Prior to the creation of a Macedonian republic in 1944, most Macedonian immigrants viewed themselves as ethnically Bulgarian and often referred to themselves as Macedonian-Bulgarians or simply Bulgarians. While immigration records failed to list Macedonians as a separate category, approximately three-quarters of those listed as Bulgarians were from the regions of Kostur and Bitola in Macedonia. These immigrants, and those from Bulgaria proper, typically settled together in the pre–World War II years, and established communities in Chicago and Gary as well as downstate in Madison, Granite City, and Venice, Illinois. In 1909 Grace Abbott, writing about the desperate poverty in which hundreds of these immigrants were initially living, estimated that 1,000 Macedonians and Bulgarians were living in Chicago.

Early in the century, Macedonians worked almost exclusively in heavy industry. Many found work in Chicago's rail yards. Others worked in slaughterhouses, tanneries, fertilizer factories, and steel mills. Chicago served as a transfer point for Macedonians heading to St. Louis, or to the Western states to find railroad and mining work. Prior to the formation of Orthodox churches in the 1930s, Macedonian immigrants found solace in cafes near their boardinghouses, and in a number of mutual benefit societies, the first of which was founded in Chicago in 1902.

Chicago Macedonians campaigned openly for the independence of their homeland. In 1910, several hundred members of the Bulgaro-Macedonian League paraded through the city's West Side and rallied at Bricklayer's Hall to protest Ottoman rule. In 1918 Chicago Macedonians held a “Great Macedonian Congress” to express hope that President Wilson's Fourteen Points would guarantee Macedonia a free homeland. In 1922, Macedonians in North America formed the Macedonian Political Organization (MPO) to campaign for Macedonian independence. Since the 1930s, Chicago and Gary have hosted the MPO's annual conventions on at least six occasions. In 1938 Bulgarians and Macedonians together founded St. Sophia Bulgarian Eastern Orthodox Church on North Lawndale Avenue.

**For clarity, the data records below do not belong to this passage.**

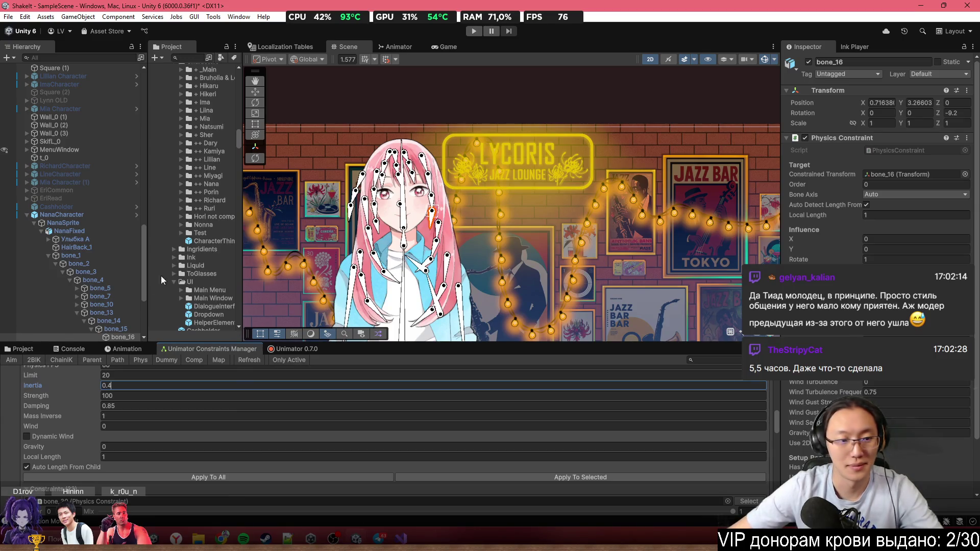
{"action": "left_click", "coordinate": [97, 215]}
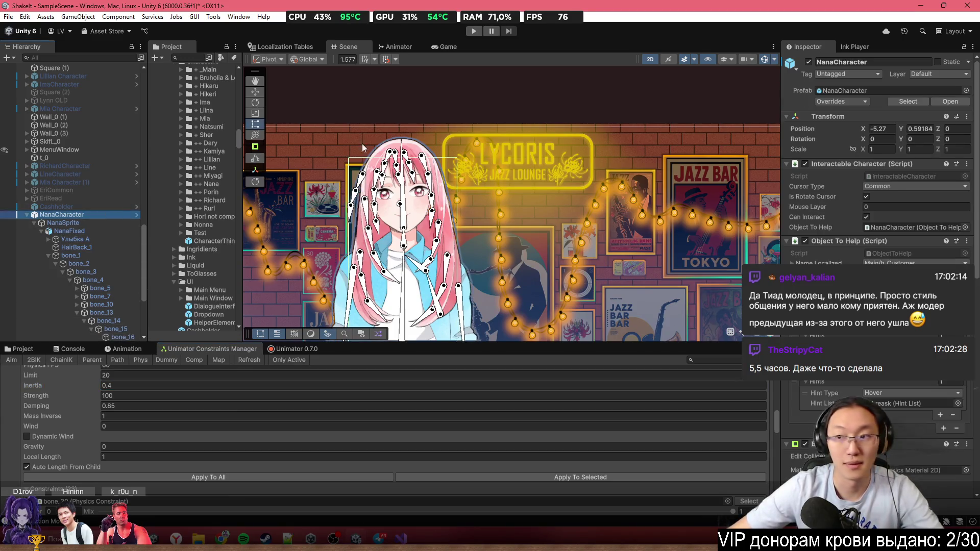
{"action": "left_click", "coordinate": [843, 103]}
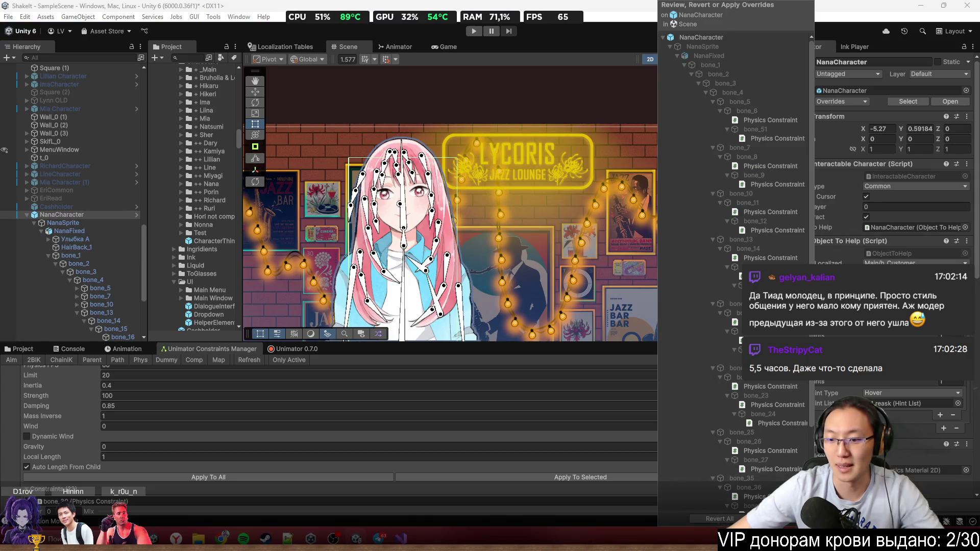
Close the Overrides popup, hide Nana in the Scene view, and enter Play mode
{"action": "key", "text": "Escape"}
{"action": "left_click", "coordinate": [58, 215]}
{"action": "key", "text": "h"}
{"action": "left_click", "coordinate": [472, 31]}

After World War II, Macedonian immigrants coming from the new republic or from northern Greece began to view themselves as ethnically Macedonian, and had fewer connections to the older generation. Macedonian Orthodox churches began to grow in the Midwest, Northeast, and Ontario, and in the 1960s the new generation of Chicago Macedonians, which was steadily making its way into the American middle class, founded Sts. Cyril and Methodius in Hinsdale, Illinois. The task of ascertaining the total number of Macedonians in Chicago is confused by the association of many with either the Bulgarian or Greek churches, but Macedonians probably numbered fewer than 10,000 at the end of the twentieth century.

“Macedonians.” In Harvard Encyclopedia of American Ethnic Groups, ed. Stephan Thernstrom, 1980.
Danforth, Loring M. The Macedonian Conflict: Ethnic Nationalism in a Transnational World. 1995.